What the exercise asks: Every line below must be copied as written, except for pictures.

**** Dataset content

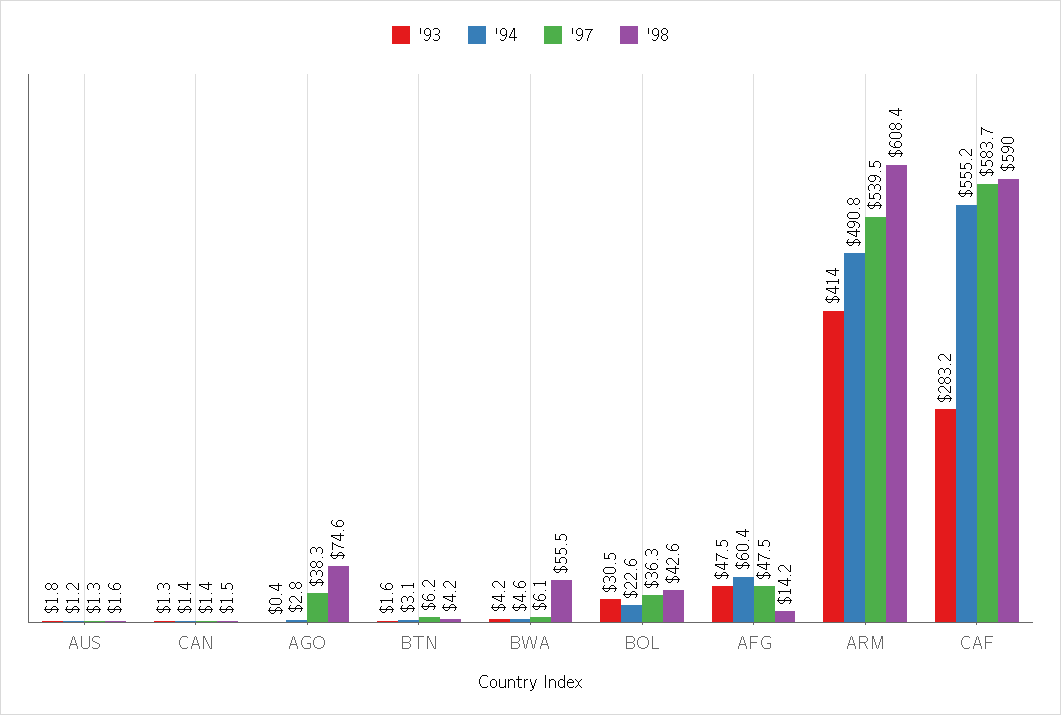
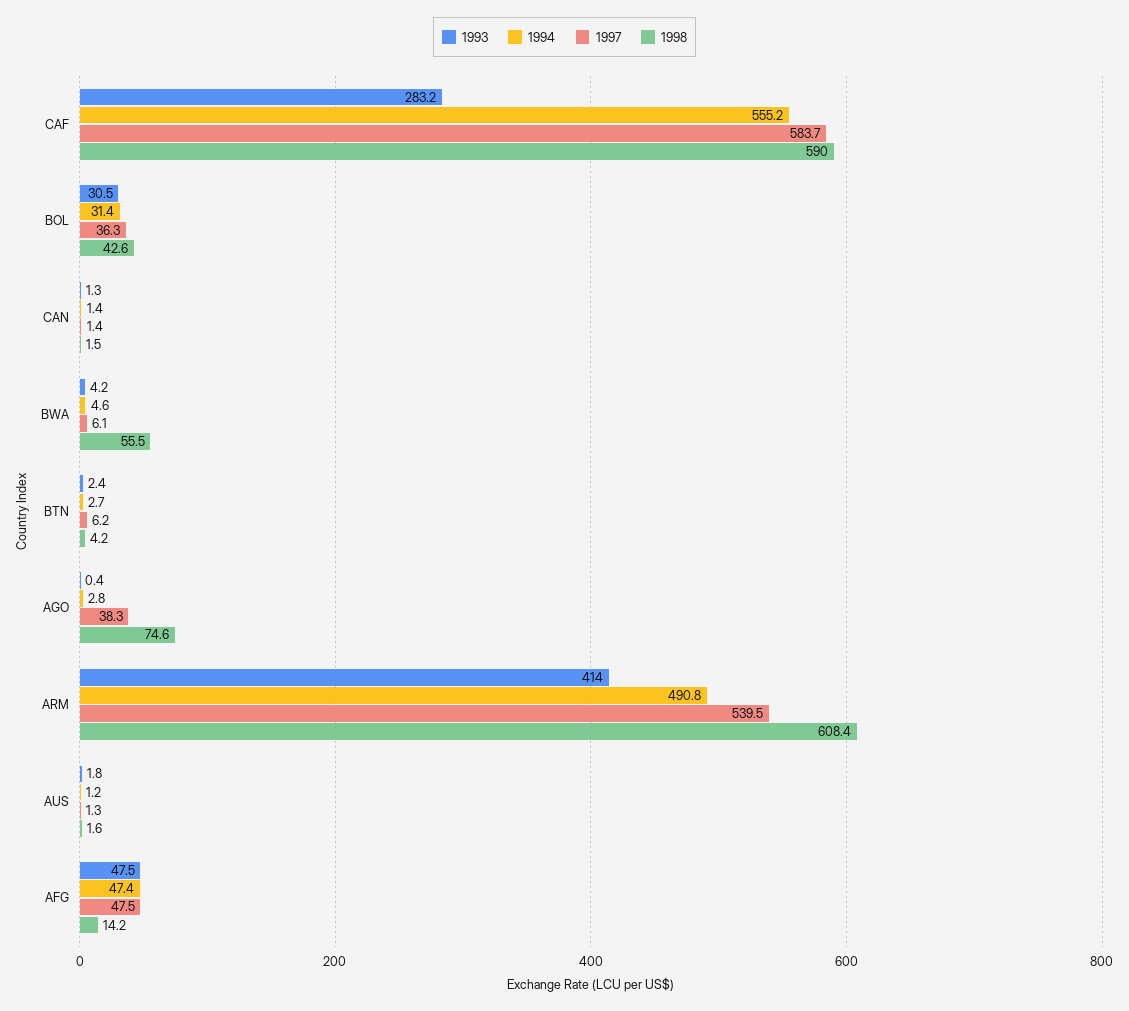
  {
    "'93": {
      "AUS": 1.8,
      "CAN": 1.3,
      "AGO": 0.4,
-     "BTN": 1.6,
+     "BTN": 2.4,
      "BWA": 4.2,
      "BOL": 30.5,
      "AFG": 47.5,
      "ARM": 414,
      "CAF": 283.2
    },
    "'94": {
      "AUS": 1.2,
      "CAN": 1.4,
      "AGO": 2.8,
-     "BTN": 3.1,
+     "BTN": 2.7,
      "BWA": 4.6,
-     "BOL": 22.6,
+     "BOL": 31.4,
-     "AFG": 60.4,
+     "AFG": 47.4,
      "ARM": 490.8,
      "CAF": 555.2
    },
    "'97": {
      "AUS": 1.3,
      "CAN": 1.4,
      "AGO": 38.3,
      "BTN": 6.2,
      "BWA": 6.1,
      "BOL": 36.3,
      "AFG": 47.5,
      "ARM": 539.5,
      "CAF": 583.7
    },
    "'98": {
      "AUS": 1.6,
      "CAN": 1.5,
      "AGO": 74.6,
      "BTN": 4.2,
      "BWA": 55.5,
      "BOL": 42.6,
      "AFG": 14.2,
      "ARM": 608.4,
      "CAF": 590
    }
  }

********

Result below:
  {
    "'93": {
      "AUS": 1.8,
      "CAN": 1.3,
      "AGO": 0.4,
-     "BTN": 1.6,
+     "BTN": 2.4,
      "BWA": 4.2,
      "BOL": 30.5,
      "AFG": 47.5,
      "ARM": 414,
      "CAF": 283.2
    },
    "'94": {
      "AUS": 1.2,
      "CAN": 1.4,
      "AGO": 2.8,
-     "BTN": 3.1,
+     "BTN": 2.7,
      "BWA": 4.6,
-     "BOL": 22.6,
+     "BOL": 31.4,
-     "AFG": 60.4,
+     "AFG": 47.4,
      "ARM": 490.8,
      "CAF": 555.2
    },
    "'97": {
      "AUS": 1.3,
      "CAN": 1.4,
      "AGO": 38.3,
      "BTN": 6.2,
      "BWA": 6.1,
      "BOL": 36.3,
      "AFG": 47.5,
      "ARM": 539.5,
      "CAF": 583.7
    },
    "'98": {
      "AUS": 1.6,
      "CAN": 1.5,
      "AGO": 74.6,
      "BTN": 4.2,
      "BWA": 55.5,
      "BOL": 42.6,
      "AFG": 14.2,
      "ARM": 608.4,
      "CAF": 590
    }
  }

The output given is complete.